| What the task requires |
Pull out every line below holding the word "Pohjanmaa".

| Before-and-after change data |
*** Block opens ***
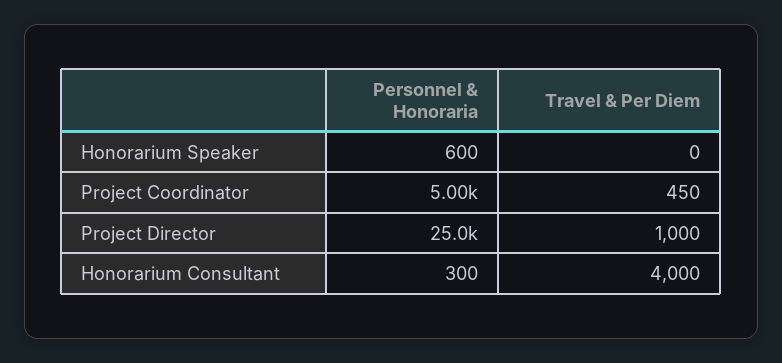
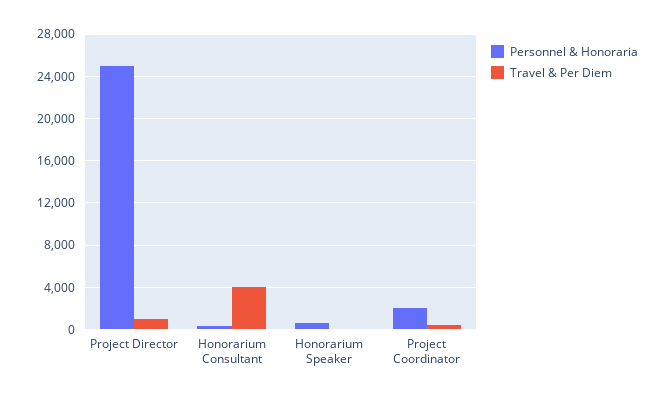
  {
    "Personnel & Honoraria": {
      "Honorarium Speaker": 600,
-     "Project Coordinator": 5000,
+     "Project Coordinator": 2000,
      "Project Director": 25000,
      "Honorarium Consultant": 300
    },
    "Travel & Per Diem": {
      "Honorarium Speaker": 0,
      "Project Coordinator": 450,
      "Project Director": 1000,
      "Honorarium Consultant": 4000
    }
  }

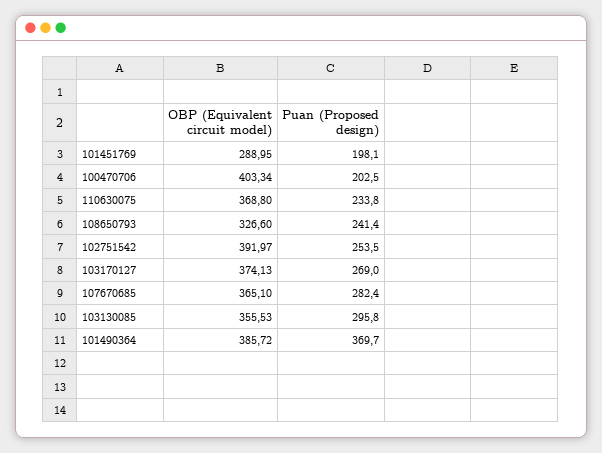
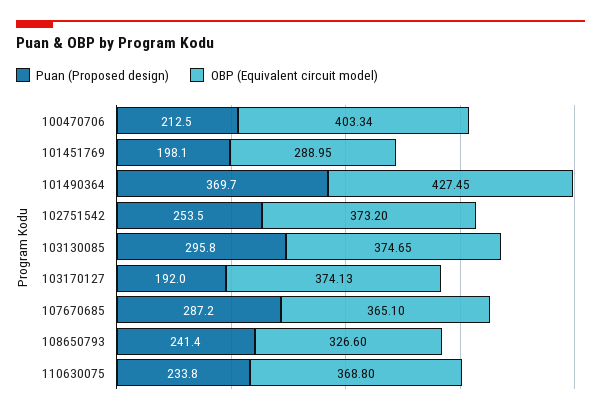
  {
    "OBP (Equivalent circuit model)": {
      "101451769": 288.95,
      "100470706": 403.34,
      "110630075": 368.8,
      "108650793": 326.6,
-     "102751542": 391.97,
+     "102751542": 373.2,
      "103170127": 374.13,
      "107670685": 365.1,
-     "103130085": 355.53,
+     "103130085": 374.65,
-     "101490364": 385.72
+     "101490364": 427.45
    },
    "Puan (Proposed design)": {
      "101451769": 198.1,
-     "100470706": 202.5,
+     "100470706": 212.5,
      "110630075": 233.8,
      "108650793": 241.4,
      "102751542": 253.5,
-     "103170127": 269,
+     "103170127": 192,
-     "107670685": 282.4,
+     "107670685": 287.2,
      "103130085": 295.8,
      "101490364": 369.7
    }
  }

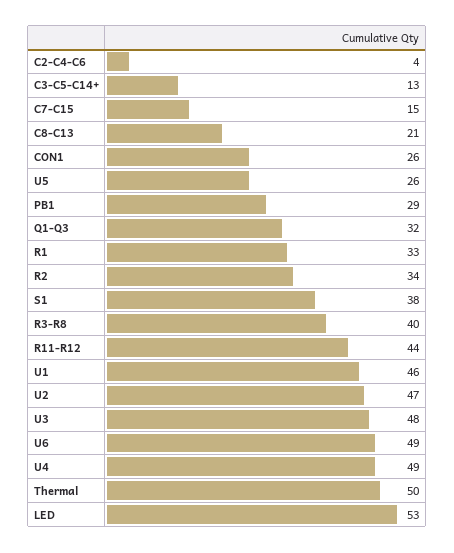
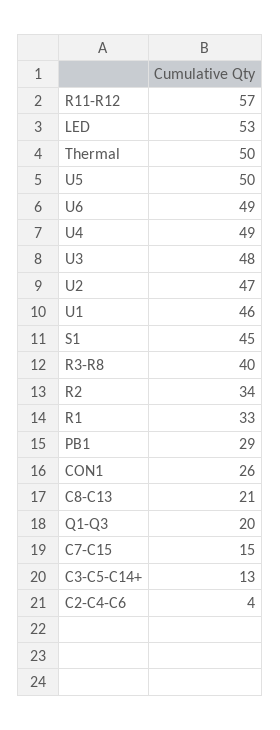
  {
    "C2-C4-C6": 4,
    "C3-C5-C14+": 13,
    "C7-C15": 15,
    "C8-C13": 21,
    "CON1": 26,
-   "U5": 26,
+   "U5": 50,
    "PB1": 29,
-   "Q1-Q3": 32,
+   "Q1-Q3": 20,
    "R1": 33,
    "R2": 34,
-   "S1": 38,
+   "S1": 45,
    "R3-R8": 40,
-   "R11-R12": 44,
+   "R11-R12": 57,
    "U1": 46,
    "U2": 47,
    "U3": 48,
    "U6": 49,
    "U4": 49,
    "Thermal": 50,
    "LED": 53
  }

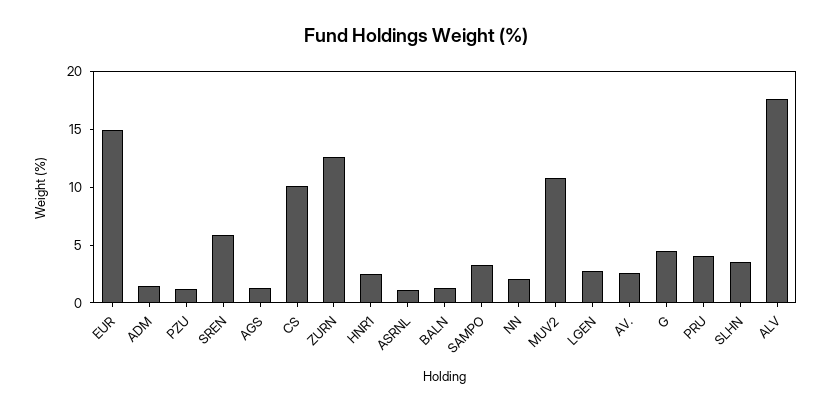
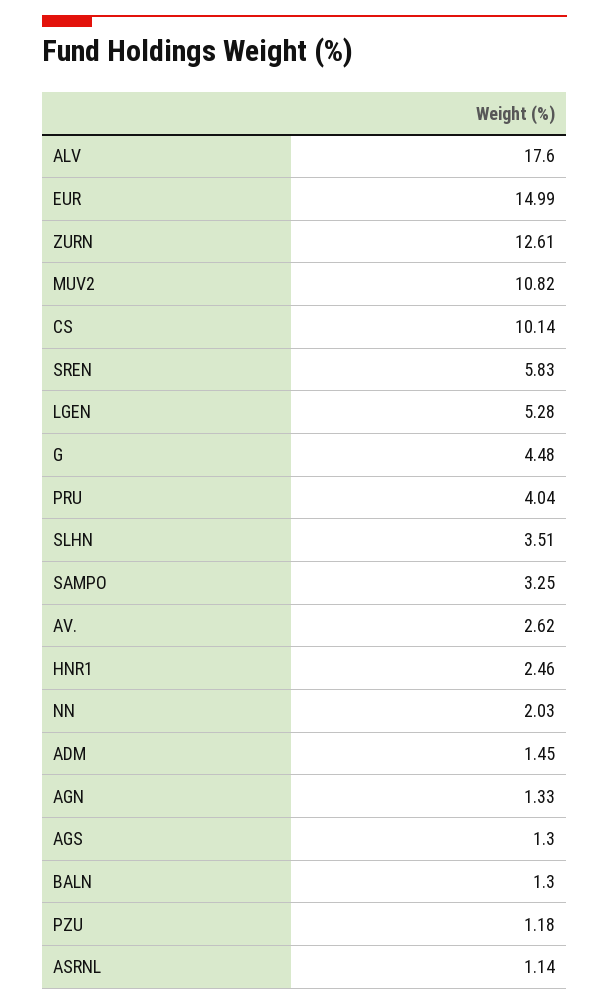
  {
    "EUR": 14.99,
    "ADM": 1.45,
    "PZU": 1.18,
    "SREN": 5.83,
    "AGS": 1.3,
    "CS": 10.14,
    "ZURN": 12.61,
    "HNR1": 2.46,
    "ASRNL": 1.14,
    "BALN": 1.3,
    "SAMPO": 3.25,
    "NN": 2.03,
    "MUV2": 10.82,
-   "LGEN": 3,
+   "LGEN": 5.28,
    "AV.": 2.62,
    "G": 4.48,
    "PRU": 4.04,
    "SLHN": 3.51,
-   "ALV": 17.6
+   "ALV": 17.6,
+   "AGN": 1.33
  }

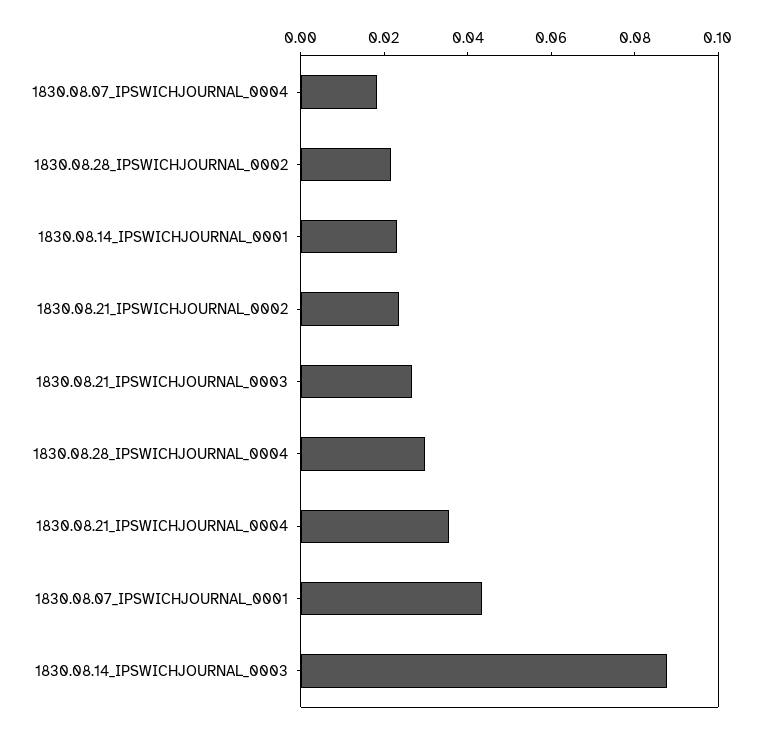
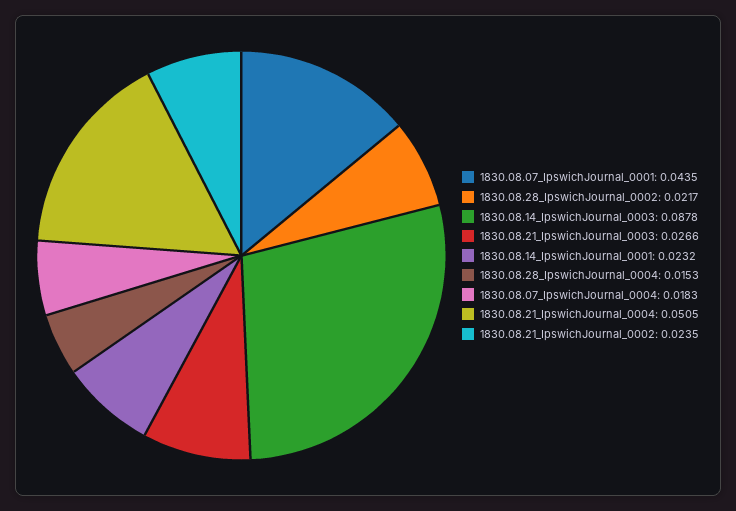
  {
    "1830.08.07_IPSWICHJOURNAL_0004": 0.0183,
    "1830.08.28_IPSWICHJOURNAL_0002": 0.0217,
    "1830.08.14_IPSWICHJOURNAL_0001": 0.0232,
    "1830.08.21_IPSWICHJOURNAL_0002": 0.0235,
    "1830.08.21_IPSWICHJOURNAL_0003": 0.0266,
-   "1830.08.28_IPSWICHJOURNAL_0004": 0.03,
+   "1830.08.28_IPSWICHJOURNAL_0004": 0.0153,
-   "1830.08.21_IPSWICHJOURNAL_0004": 0.035,
+   "1830.08.21_IPSWICHJOURNAL_0004": 0.0505,
    "1830.08.07_IPSWICHJOURNAL_0001": 0.0435,
    "1830.08.14_IPSWICHJOURNAL_0003": 0.0878
  }

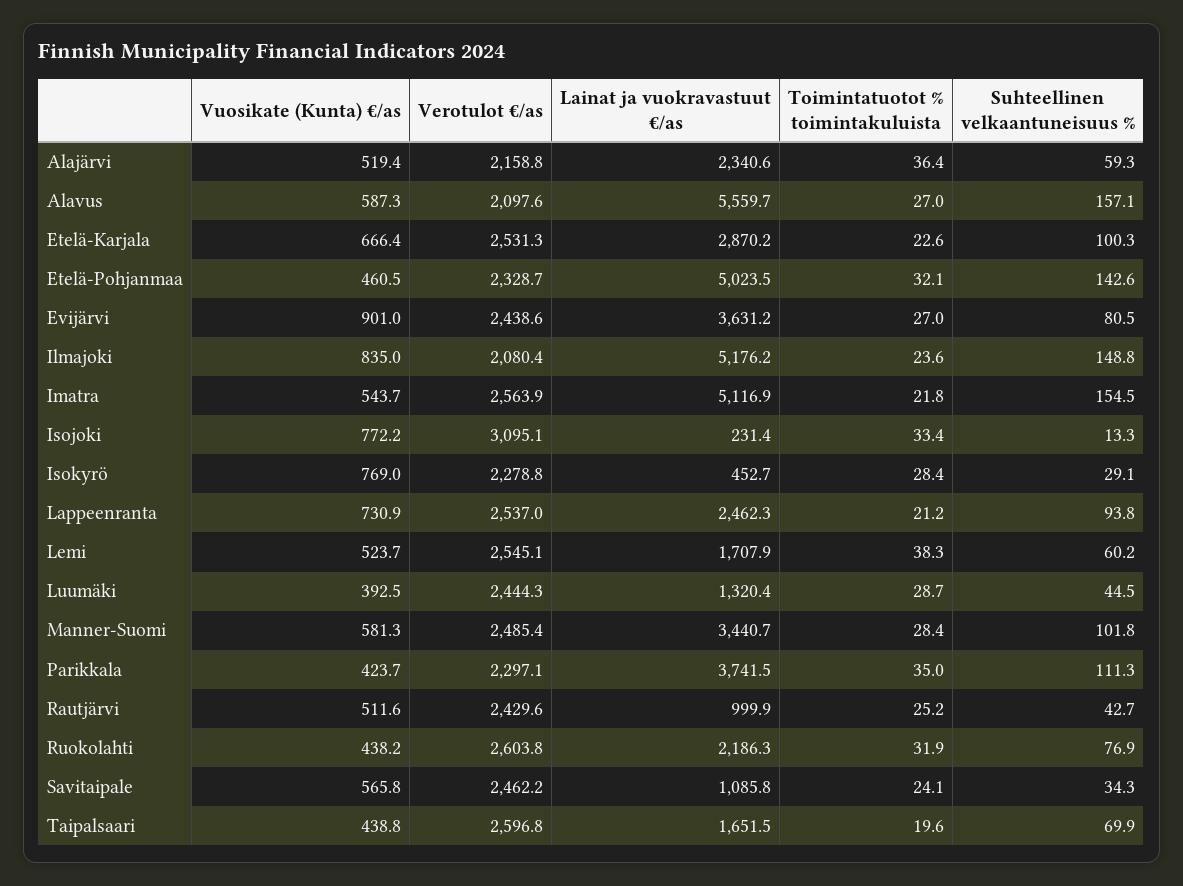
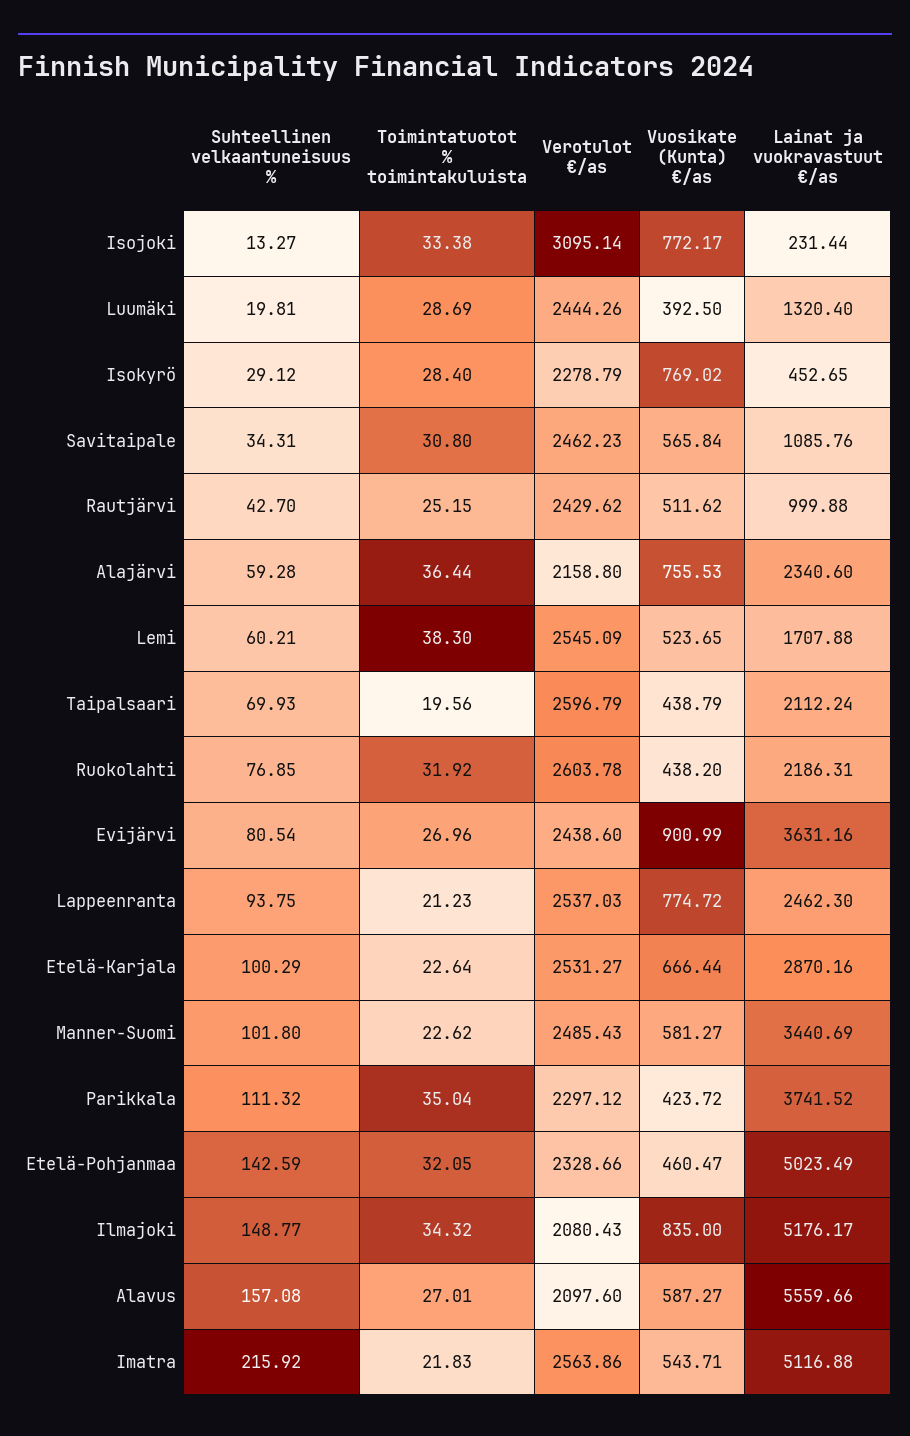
  {
    "Vuosikate (Kunta) €/as": {
-     "Alajärvi": 519.4,
+     "Alajärvi": 755.53,
      "Alavus": 587.27,
      "Etelä-Karjala": 666.44,
      "Etelä-Pohjanmaa": 460.47,
      "Evijärvi": 900.99,
      "Ilmajoki": 835,
      "Imatra": 543.71,
      "Isojoki": 772.17,
      "Isokyrö": 769.02,
-     "Lappeenranta": 730.9,
+     "Lappeenranta": 774.72,
      "Lemi": 523.65,
      "Luumäki": 392.5,
      "Manner-Suomi": 581.27,
      "Parikkala": 423.72,
      "Rautjärvi": 511.62,
      "Ruokolahti": 438.2,
      "Savitaipale": 565.84,
      "Taipalsaari": 438.79
    },
    "Verotulot €/as": {
      "Alajärvi": 2158.8,
      "Alavus": 2097.6,
      "Etelä-Karjala": 2531.27,
      "Etelä-Pohjanmaa": 2328.66,
      "Evijärvi": 2438.6,
      "Ilmajoki": 2080.43,
      "Imatra": 2563.86,
      "Isojoki": 3095.14,
      "Isokyrö": 2278.79,
      "Lappeenranta": 2537.03,
      "Lemi": 2545.09,
      "Luumäki": 2444.26,
      "Manner-Suomi": 2485.43,
      "Parikkala": 2297.12,
      "Rautjärvi": 2429.62,
      "Ruokolahti": 2603.78,
      "Savitaipale": 2462.23,
      "Taipalsaari": 2596.79
    },
    "Lainat ja vuokravastuut €/as": {
      "Alajärvi": 2340.6,
      "Alavus": 5559.66,
      "Etelä-Karjala": 2870.16,
      "Etelä-Pohjanmaa": 5023.49,
      "Evijärvi": 3631.16,
      "Ilmajoki": 5176.17,
      "Imatra": 5116.88,
      "Isojoki": 231.44,
      "Isokyrö": 452.65,
      "Lappeenranta": 2462.3,
      "Lemi": 1707.88,
      "Luumäki": 1320.4,
      "Manner-Suomi": 3440.69,
      "Parikkala": 3741.52,
      "Rautjärvi": 999.88,
      "Ruokolahti": 2186.31,
      "Savitaipale": 1085.76,
-     "Taipalsaari": 1651.5
+     "Taipalsaari": 2112.24
    },
    "Toimintatuotot % toimintakuluista": {
      "Alajärvi": 36.44,
      "Alavus": 27.01,
      "Etelä-Karjala": 22.64,
      "Etelä-Pohjanmaa": 32.05,
      "Evijärvi": 26.96,
-     "Ilmajoki": 23.6,
+     "Ilmajoki": 34.32,
      "Imatra": 21.83,
      "Isojoki": 33.38,
      "Isokyrö": 28.4,
      "Lappeenranta": 21.23,
      "Lemi": 38.3,
      "Luumäki": 28.69,
-     "Manner-Suomi": 28.4,
+     "Manner-Suomi": 22.62,
      "Parikkala": 35.04,
      "Rautjärvi": 25.15,
      "Ruokolahti": 31.92,
-     "Savitaipale": 24.1,
+     "Savitaipale": 30.8,
      "Taipalsaari": 19.56
    },
    "Suhteellinen velkaantuneisuus %": {
      "Alajärvi": 59.28,
      "Alavus": 157.08,
      "Etelä-Karjala": 100.29,
      "Etelä-Pohjanmaa": 142.59,
      "Evijärvi": 80.54,
      "Ilmajoki": 148.77,
-     "Imatra": 154.5,
+     "Imatra": 215.92,
      "Isojoki": 13.27,
      "Isokyrö": 29.12,
      "Lappeenranta": 93.75,
      "Lemi": 60.21,
-     "Luumäki": 44.5,
+     "Luumäki": 19.81,
      "Manner-Suomi": 101.8,
      "Parikkala": 111.32,
      "Rautjärvi": 42.7,
      "Ruokolahti": 76.85,
      "Savitaipale": 34.31,
      "Taipalsaari": 69.93
    }
  }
*** Block closes ***
| Result of the exercise |
      "Etelä-Pohjanmaa": 460.47,
      "Etelä-Pohjanmaa": 2328.66,
      "Etelä-Pohjanmaa": 5023.49,
      "Etelä-Pohjanmaa": 32.05,
      "Etelä-Pohjanmaa": 142.59,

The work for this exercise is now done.